RUDYARD KIPLING

Secondhand American

Like most famous visitors to Australia’s shores, Rudyard Kipling was pounced upon by the press almost before he had stepped ashore. His evident confusion about the nature of the place he was in is thus forgivable. This interview by a zealous Age journalist was published on 13 November 1891.

To say a word first of Mr Kipling’s personal appearance, his physique and manner are those of a rapid thinker and worker. He is of medium height, with a solid, nuggetty build; a sharp, lively face, with the bronzed complexion of India; bright, quick eyes looking through light gold spectacles, and short hair, nearly thinned down to baldness on the top of the head. He has a lightning power of forming and phrasing his impressions, which are expressed with a lighting of the face like sparks under a blow on a hot iron.

While he has been in Australasia his sense of humour has been excited by the ‘steep’ yarns the ‘boys’ have been telling him, mistaking him for an Englishman instead of a colonial, for as an Anglo-Indian he belongs to a race as un-English as the Australians themselves; and he has now and then smiled inwardly at the ‘precipitous’ tales of alligators, mosquitoes, fish and snakes that have been poured into him by the deluded yarn spinners…

Since reaching Melbourne Mr Kipling has been seized with a sense of the Americanism of the place. ‘This country is American,’ he says, ‘but remember it is secondhand American, there is an American tone on the top of things, but it is not real. Dare say, by and bye, you will get a tone of your own. Still, I like these American memories playing round your streets. The trams— those bells are like music; those saloons and underground dives are as Yank as they can be. The Americanism of this town with its square blocks and straight streets, strikes me much. I can’t say anything about the people, for I have not met any of them, but I gather this much that they are very much pleased with their own town. They don’t seem to follow the Americans in their habits so much as the city itself. I asked a man today where the depot was, but he didn’t know I meant the railway station… These trams are as good as the trams of ’Frisco which was the home of the cable car and started it first. The clang of that bell sounds to my ear like “Hello, Central!” used to sound in the ear of the Yankee at the court of King Arthur.’…

The internal affairs of this country have not escaped Mr Kipling’s notice, and he particularly notes the place which the labour question takes in Australian politics. He thinks we have too much politics for a young country with its character still to make, and that the claims of labour occupy too prominent a place in proportion to other branches of politics, just as politics as a whole receive more than enough attention in proportion to real and solid development of the country…‘Is it not rather early in your history,’ he asks, ‘with a mere handful of population, to have half that population crowded into the cities while the lands lie an idle wilderness, and men are striking against overwork while governments are paying big wages on relief works for the unemployed?…

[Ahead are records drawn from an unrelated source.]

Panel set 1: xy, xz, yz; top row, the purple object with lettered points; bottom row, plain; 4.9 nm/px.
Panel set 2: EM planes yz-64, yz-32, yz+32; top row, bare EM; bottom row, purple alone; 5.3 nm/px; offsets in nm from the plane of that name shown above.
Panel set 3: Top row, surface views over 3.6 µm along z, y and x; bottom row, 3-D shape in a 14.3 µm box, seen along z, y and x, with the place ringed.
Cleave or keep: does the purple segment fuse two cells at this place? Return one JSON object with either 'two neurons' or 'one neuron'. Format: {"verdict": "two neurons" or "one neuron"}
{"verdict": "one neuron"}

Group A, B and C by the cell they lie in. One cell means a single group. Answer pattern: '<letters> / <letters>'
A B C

‘It seems to me to be taking a ridiculously elevated estimate of one’s own importance to think that it is your mission in life to go around and insult countries when you are only a man among men, and especially a man who can’t get even his boots on’—for Mr Kipling was now struggling with a new pair of boots, being due for an evening at the Austral Salon. ‘I got these boots in Fourteenth Street,’ he explained. He meant Swanston Street, which seemed to him the Fourteenth Street of Melbourne, while Collins Street recalled something of that other New York thoroughfare, the Fifth Avenue. Time was up and a very pleasant interview came to an end.